Soube que, ainda durante os anos oitenta, entrou para os quadros da rádio no Porto, onde passou a fazer relatos de jogos de futebol em directo. Mais tarde passou a fazê-lo na RTP, sendo o speaker de serviço nos jogos transmitidos do estádio do Bessa. Passei a segui-lo aí. Tinha um estilo de relato à Fernando Correia, seu colega de partido. O João não inventava nada no léxico desportivo em voga e era perfeitamente ortodoxo na utilização do linguajar do futebolês. Descrevia os lançamentos da linha lateral, os pontapés de baliza, as bolas saídas pela linha de cabeceira, os remates com o pé direito de fora da grande área, ou os cortes milimétricos dos defesas, tal como mandavam os manuais vigentes do relato desportivo. Fazia-o com o mesmo enfoque, formalismo e magnanimidade vocal que utilizava em tudo o que dizia. Com a mesma religiosidade que certamente se habituou a encontrar nos comunicados do partido.

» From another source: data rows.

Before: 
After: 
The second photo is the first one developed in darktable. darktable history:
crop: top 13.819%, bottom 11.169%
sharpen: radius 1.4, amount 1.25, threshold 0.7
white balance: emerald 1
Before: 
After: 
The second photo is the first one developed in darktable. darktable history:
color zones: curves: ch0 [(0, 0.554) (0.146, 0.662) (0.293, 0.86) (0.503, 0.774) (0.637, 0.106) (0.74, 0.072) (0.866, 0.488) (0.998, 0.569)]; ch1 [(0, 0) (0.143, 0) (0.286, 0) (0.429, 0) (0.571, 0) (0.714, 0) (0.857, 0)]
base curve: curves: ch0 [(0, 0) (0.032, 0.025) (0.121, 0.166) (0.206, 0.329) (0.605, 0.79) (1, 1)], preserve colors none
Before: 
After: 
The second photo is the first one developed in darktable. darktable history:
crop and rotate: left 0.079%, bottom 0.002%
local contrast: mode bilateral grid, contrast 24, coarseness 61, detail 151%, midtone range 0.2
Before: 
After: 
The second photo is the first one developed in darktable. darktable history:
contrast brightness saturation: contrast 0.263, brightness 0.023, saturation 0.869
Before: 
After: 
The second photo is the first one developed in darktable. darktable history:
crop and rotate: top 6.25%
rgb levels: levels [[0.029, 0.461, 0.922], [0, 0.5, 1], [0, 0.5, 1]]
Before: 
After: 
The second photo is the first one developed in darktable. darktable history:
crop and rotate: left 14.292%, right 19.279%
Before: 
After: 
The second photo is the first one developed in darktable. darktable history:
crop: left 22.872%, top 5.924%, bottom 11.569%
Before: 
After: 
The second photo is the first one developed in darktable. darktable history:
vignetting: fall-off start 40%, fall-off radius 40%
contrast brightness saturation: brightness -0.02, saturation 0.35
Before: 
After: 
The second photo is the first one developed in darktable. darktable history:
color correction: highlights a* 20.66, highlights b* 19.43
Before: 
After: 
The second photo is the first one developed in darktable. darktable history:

Soube que mais tarde passou a gestor de eventos desportivos, aproveitando a presença e notoriedade dos futebolistas vilacondenses que jogavam no FC Porto da altura, André, Quim e Paulinho Santos. Consta que a notoriedade destas festas foi atraindo cada vez mais gente, incluindo modelos, gente da moda e a beautifull people do Porto. Depois daria o salto para Lisboa, onde surgiu como porta-voz da direcção do Benfica, quando Manuel Vilarinho ganhou a presidência a Vale e Azevedo. Datam desta altura os seus constantes comunicados de imprensa, que o fariam surgir nas TV's com o tom coloquial e a sapiência vermelha de sempre. O cargo permitia-lhe ter, às ordens, automóvel com motorista, porque continuava sem tirar a carta. Assisti pelas televisões à publicação da sua biografia do amigo Eusébio, com quem era visto em todo o lado e de quem falava como de um mito vivo. Datam dessa altura, também, as suas querelas nos jornais com Pinto da Costa, que chegou a apelidá-lo de «papagaio», num truculento taco-a-taco que só perderia devido aos maus resultados da equipa de futebol. Sairia do Benfica, diz-se, por imperativa e expressa decisão do treinador espanhol José António Camacho, que não lhe gabava a verbe. A última vez que dei por ele, estava ao lado de Manuel Alegre na campanha das últimas presidenciais, como membro da respectiva comissão de honra. Na próxima, quem sabe onde...
Agora, é cronista social de um mundo cor-de-rosa. Com algum cinismo, acrescentaria que a cor do mundo que porventura lhe pintaram Marx, Engels, Lenine e outros tantos. O que é verdade é que, no mundo das tertúlias televisivas, o João Malheiro continua a não dar pontapés na gramática. Utiliza, aliás, um enfoque verbal e uma histrionia gestual que fica a quilómetros de distância dos seus outros colegas comentaristas, que se calhar nem saberão o que isto seja. Enquanto nele a sapiência até parece real.